I read books about "Finding God's Will" and anxiously tried to be "In the center of God's will" but that made anxious anxious.Then it hit me. Missing God's will is hard, it may be impossible.

Recognizing that God even uses my weaknesses, my folly, my failures and my fears brings me joy and humility. It may take a few hundred years but the lord of the Universe is also Lord of my life and He will make all things work out according to His will. Now Romans 8 makes sense. All things do work together for good.

God's sovereign plan is like riding in the waters of a huge, white-water river whose force keeps pushing me toward His end goal. I may thrash around and fight the water and pull myself toward one shore or another and think how great and powerful I am to be in control of my swimming. But from God's perspective I am always flowing in the ultimate deternaln of His eteranl plan. I am sure He is trying to say, Just rest in me, Gary. The members of A. A. say it this way: Let go and let God.
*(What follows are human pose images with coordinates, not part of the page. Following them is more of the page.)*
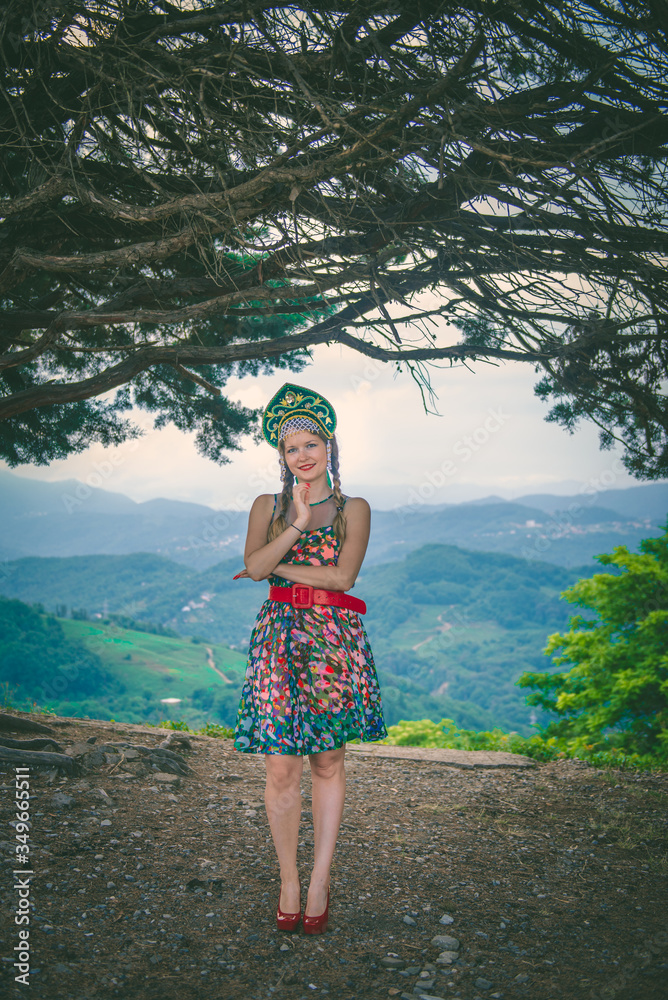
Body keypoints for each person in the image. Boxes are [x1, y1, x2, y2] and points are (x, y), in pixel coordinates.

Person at [232, 382, 388, 934]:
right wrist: (294, 526)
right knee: (280, 765)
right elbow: (253, 567)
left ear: (330, 446)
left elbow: (343, 577)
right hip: (278, 640)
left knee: (328, 760)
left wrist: (277, 566)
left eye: (311, 443)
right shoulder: (268, 506)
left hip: (332, 639)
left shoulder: (355, 508)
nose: (302, 455)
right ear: (281, 455)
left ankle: (320, 878)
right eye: (291, 447)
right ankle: (289, 881)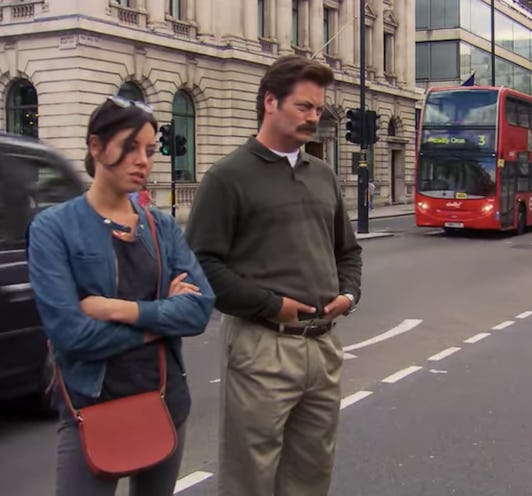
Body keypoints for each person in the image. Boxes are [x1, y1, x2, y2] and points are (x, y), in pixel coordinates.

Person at [185, 55, 363, 496]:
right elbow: (202, 266)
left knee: (311, 474)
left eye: (318, 110)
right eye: (304, 107)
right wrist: (272, 304)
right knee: (251, 476)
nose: (313, 118)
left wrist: (349, 293)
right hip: (262, 346)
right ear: (270, 101)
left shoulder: (322, 175)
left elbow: (348, 250)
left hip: (323, 346)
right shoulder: (227, 177)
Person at [26, 96, 215, 496]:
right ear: (96, 147)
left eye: (149, 150)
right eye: (129, 147)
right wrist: (157, 324)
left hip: (164, 399)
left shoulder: (160, 227)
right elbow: (71, 335)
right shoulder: (53, 228)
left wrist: (118, 309)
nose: (143, 160)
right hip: (89, 406)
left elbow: (199, 309)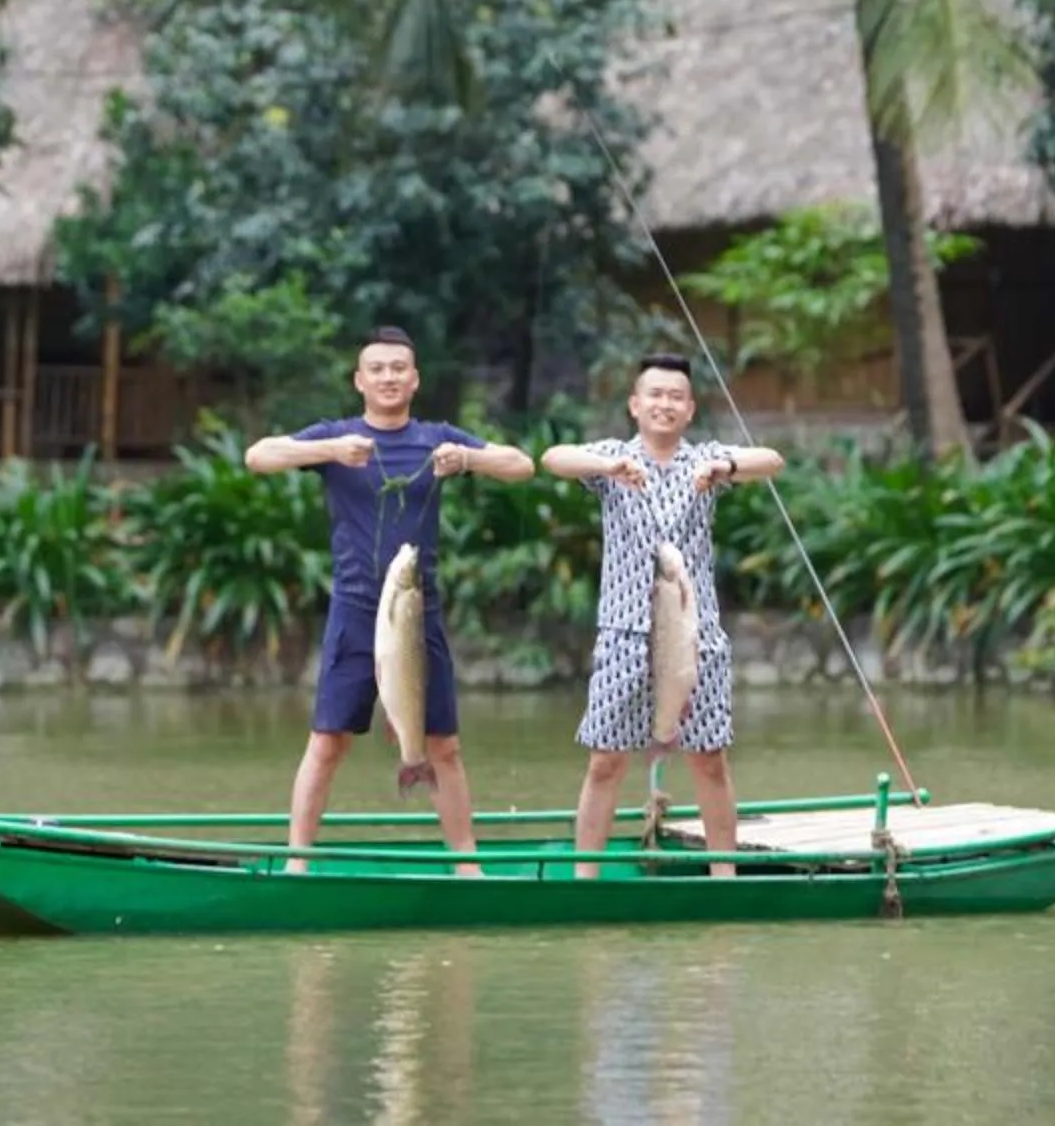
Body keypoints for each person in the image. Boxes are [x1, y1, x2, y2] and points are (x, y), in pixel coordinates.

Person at [246, 327, 535, 873]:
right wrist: (330, 450)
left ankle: (467, 865)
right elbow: (257, 456)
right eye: (376, 368)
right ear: (359, 380)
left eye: (398, 368)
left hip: (417, 614)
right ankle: (297, 862)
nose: (388, 377)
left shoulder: (436, 439)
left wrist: (468, 461)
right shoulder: (338, 437)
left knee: (443, 747)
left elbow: (522, 465)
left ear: (415, 378)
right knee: (328, 742)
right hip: (355, 612)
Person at [540, 354, 784, 877]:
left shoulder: (707, 461)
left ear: (690, 409)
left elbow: (773, 460)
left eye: (676, 397)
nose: (664, 404)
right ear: (635, 404)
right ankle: (586, 878)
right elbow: (553, 457)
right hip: (623, 636)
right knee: (605, 760)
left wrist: (727, 469)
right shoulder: (611, 460)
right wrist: (607, 469)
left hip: (695, 639)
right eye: (655, 395)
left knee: (709, 759)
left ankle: (725, 874)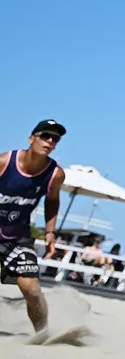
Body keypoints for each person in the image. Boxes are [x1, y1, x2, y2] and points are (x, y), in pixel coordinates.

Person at [0, 120, 66, 334]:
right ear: (31, 138)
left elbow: (52, 201)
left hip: (17, 237)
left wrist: (50, 231)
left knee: (31, 288)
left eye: (54, 138)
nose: (49, 141)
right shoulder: (4, 162)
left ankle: (42, 333)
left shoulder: (55, 174)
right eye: (45, 136)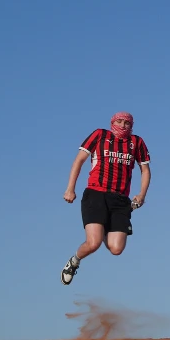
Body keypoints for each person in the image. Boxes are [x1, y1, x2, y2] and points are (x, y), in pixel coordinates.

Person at [60, 112, 151, 285]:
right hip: (96, 194)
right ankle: (74, 261)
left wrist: (141, 194)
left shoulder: (136, 142)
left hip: (120, 200)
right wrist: (70, 188)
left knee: (116, 249)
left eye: (127, 123)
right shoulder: (100, 135)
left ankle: (104, 228)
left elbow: (145, 170)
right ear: (112, 122)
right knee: (93, 244)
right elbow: (79, 160)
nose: (123, 125)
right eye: (119, 121)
I still get have occasional anger that I am so needy and weak. That I still stumble and fall. That God has to rescue me from myself again and again. I am 67 and have been a Christian since age 10. After 57 years I should be holier and better. But I am not.

So, I just try to walk in the Holy Spirit, apply God's truth and set myself aside with God's Spirit so I can love God and fully enjoy Him forever. This, I think, is the basis of FREEDOM.

Sometimes I regress back into works righteousness and get legalistic or words righteousness and get perfectionist about how I speak and the names I give to the Trinity or get back into name it and claim it, blab it and grab it. Then I can once again feel the pride and satisfaction of thinking I am really in charge of the universe. Unfortunately, I just do not have the constitution for it. I wear out too easily. I admire my Grandmother who kept holiness alive for 90 years. Now that woman had a strong constitution. But me, I am weak and have to believe that God is in charge so I can rest in Him.

So, Let the river flow! It is never too late to turn our life over to His care and control.

Ps I Gary R. Sweeten, do hereby resign from being lord of the Universe and hereafter promise to allow God to rule. (At least most of the time.)